Upstart electric car company Faraday Future hopes to have its first vehicles rolling off the assembly line in 2018, a company executive said Wednesday, as officials marked the start of construction on a planned $1 billion Las Vegas-area production plant.
"Our aim is to complete a program that would normally take four years and do it in half the time, while still doing it right," Dag Reckhorn, Faraday Future global manufacturing vice president, said in a statement released as Nevada Gov. Brian Sandoval, company and local officials gathered at the North Las Vegas site.
Nevada has pledged up to up to $335 million worth of incentives toward the project, which Gardena, California-based Faraday promises will employ some 4,500 people over the next decade.

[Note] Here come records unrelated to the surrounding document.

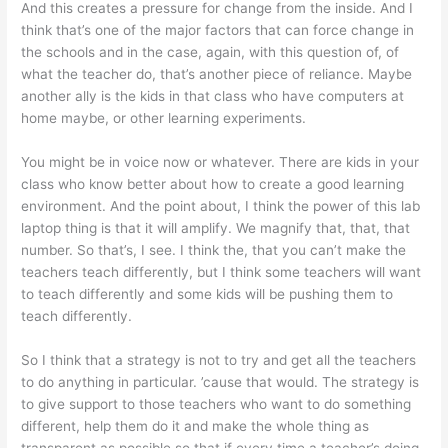
And this creates a pressure for change from the inside. And I
think that’s one of the major factors that can force change in
the schools and in the case, again, with this question of, of
what the teacher do, that’s another piece of reliance. Maybe
another ally is the kids in that class who have computers at
home maybe, or other learning experiments.
You might be in voice now or whatever. There are kids in your
class who know better about how to create a good learning
environment. And the point about, I think the power of this lab
laptop thing is that it will amplify. We magnify that, that, that
number. So that’s, I see. I think the, that you can’t make the
teachers teach differently, but I think some teachers will want
to teach differently and some kids will be pushing them to
teach differently.
So I think that a strategy is not to try and get all the teachers
to do anything in particular. ’cause that would. The strategy is
to give support to those teachers who want to do something
different, help them do it and make the whole thing as
transparent as possible so that if every time a teacher’s doing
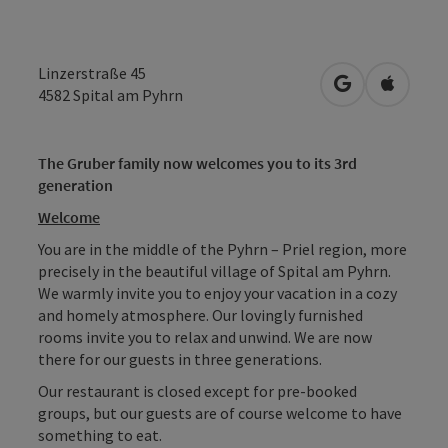
Linzerstraße 45
open in Googl
Open in
4582
Spital am Pyhrn
The Gruber family now welcomes you to its 3rd
generation
Welcome
You are in the middle of the Pyhrn – Priel region, more
precisely in the beautiful village of Spital am Pyhrn.
We warmly invite you to enjoy your vacation in a cozy
and homely atmosphere. Our lovingly furnished
rooms invite you to relax and unwind. We are now
there for our guests in three generations.
Our restaurant is closed except for pre-booked
groups, but our guests are of course welcome to have
something to eat.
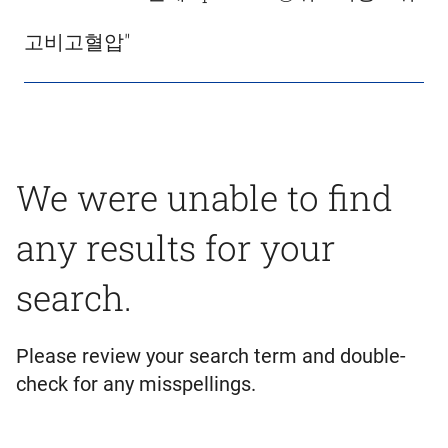
고비고혈압"
We were unable to find
any results for your
search.
Please review your search term and double-
check for any misspellings.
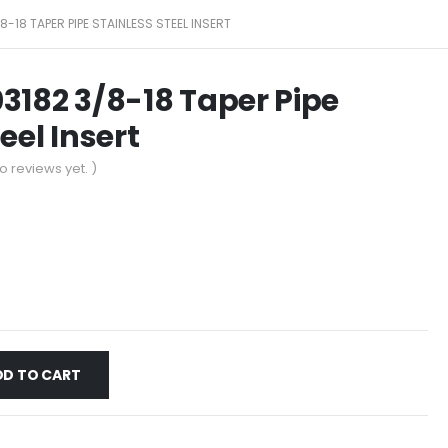
8-18 TAPER PIPE STAINLESS STEEL INSERT
3182 3/8-18 Taper Pipe
eel Insert
o reviews yet. )
DD TO CART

The company, backed by Chinese entrepreneur Jia Yueting, currently has about 700 employees in the U.S. It unveiled a concept car in January, but hasn't put a vehicle on the market.
Nevada lawmakers held a special session in December, just weeks after Sandoval unveiled and endorsed the project, to promise $215 million in tax breaks and $120 million in infrastructure improvements.

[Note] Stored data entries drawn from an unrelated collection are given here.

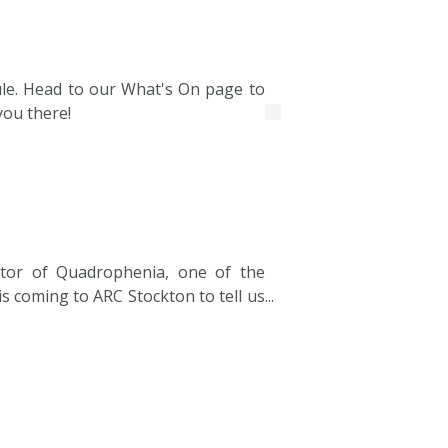
hedule. Head to our What's On page to
you there!
tor of Quadrophenia, one of the
is coming to ARC Stockton to tell us
 making of this true cult classic.
n, Pet, the much-loved TV series he
ast and gave rise to the careers of
 The show will include the story of
terChef and how he took it from a
 place in the intimate 100-capacity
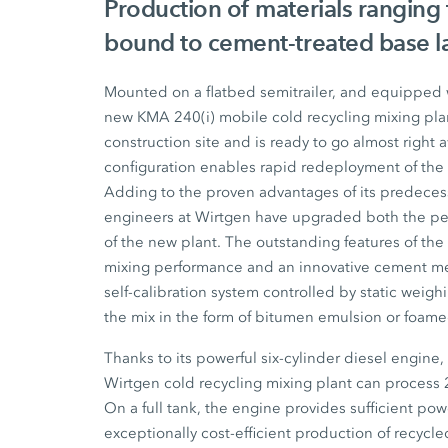
Production of materials ranging
bound to cement-treated base l
Mounted on a flatbed semitrailer, and equipped w
new
KMA 240(i)
mobile cold recycling mixing plan
construction site and is ready to go almost right 
configuration enables rapid redeployment of the p
Adding to the proven advantages of its predeces
engineers at Wirtgen have upgraded both the pe
of the new plant. The outstanding features of th
mixing performance and an innovative cement me
self-calibration system controlled by static weig
the mix in the form of bitumen emulsion or foam
Thanks to its powerful six-cylinder diesel engine
Wirtgen cold recycling mixing plant can process
On a full tank, the engine provides sufficient pow
exceptionally cost-efficient production of recycl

Faraday Future last month pledged to post a $75 million bond toward the development of roads, rail and water lines to serve the 900-acre site at the Apex Industrial Park about 25 miles north of downtown Las Vegas off Interstate 15.
Nevada State Treasurer Dan Schwartz has raised questions about funding, and has promised not to let Nevada taxpayers get stuck with the bill.

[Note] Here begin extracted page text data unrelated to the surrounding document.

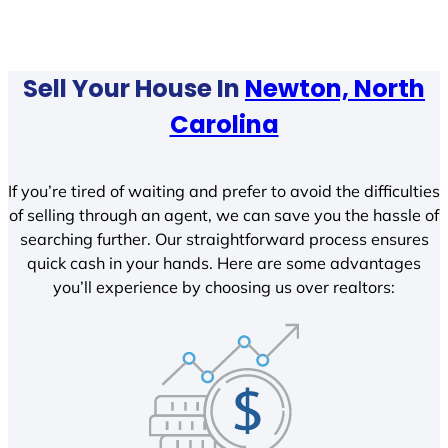
Sell Your House In
Newton, North
Carolina
If you’re tired of waiting and prefer to avoid the difficulties
of selling through an agent, we can save you the hassle of
searching further. Our straightforward process ensures
quick cash in your hands. Here are some advantages
you’ll experience by choosing us over realtors:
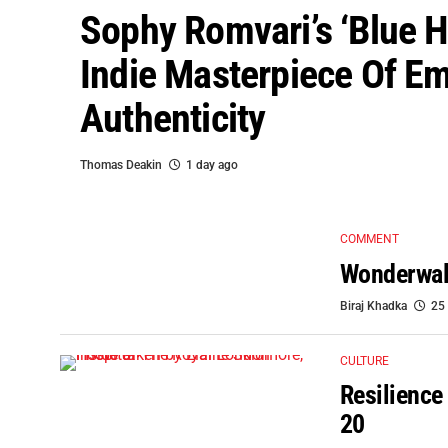
Sophy Romvari’s ‘Blue H
Indie Masterpiece Of Em
Authenticity
Thomas Deakin
1 day ago
COMMENT
Wonderwall
Biraj Khadka
25
CULTURE
Resilience
20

Faraday Future puts the size of the facility at 3 million square feet, or nearly the size of the sprawling Las Vegas Convention Center close to the Las Vegas Strip.
The company promises an automated "highly connected and environmentally friendly" plant that will emphasize energy efficiency and modern design.
"We are moving extremely quickly for a project of this size," Reckhorn said. "We have received tremendous support from local government officials and the community, and look forward to making a significant, positive impact on the local economy."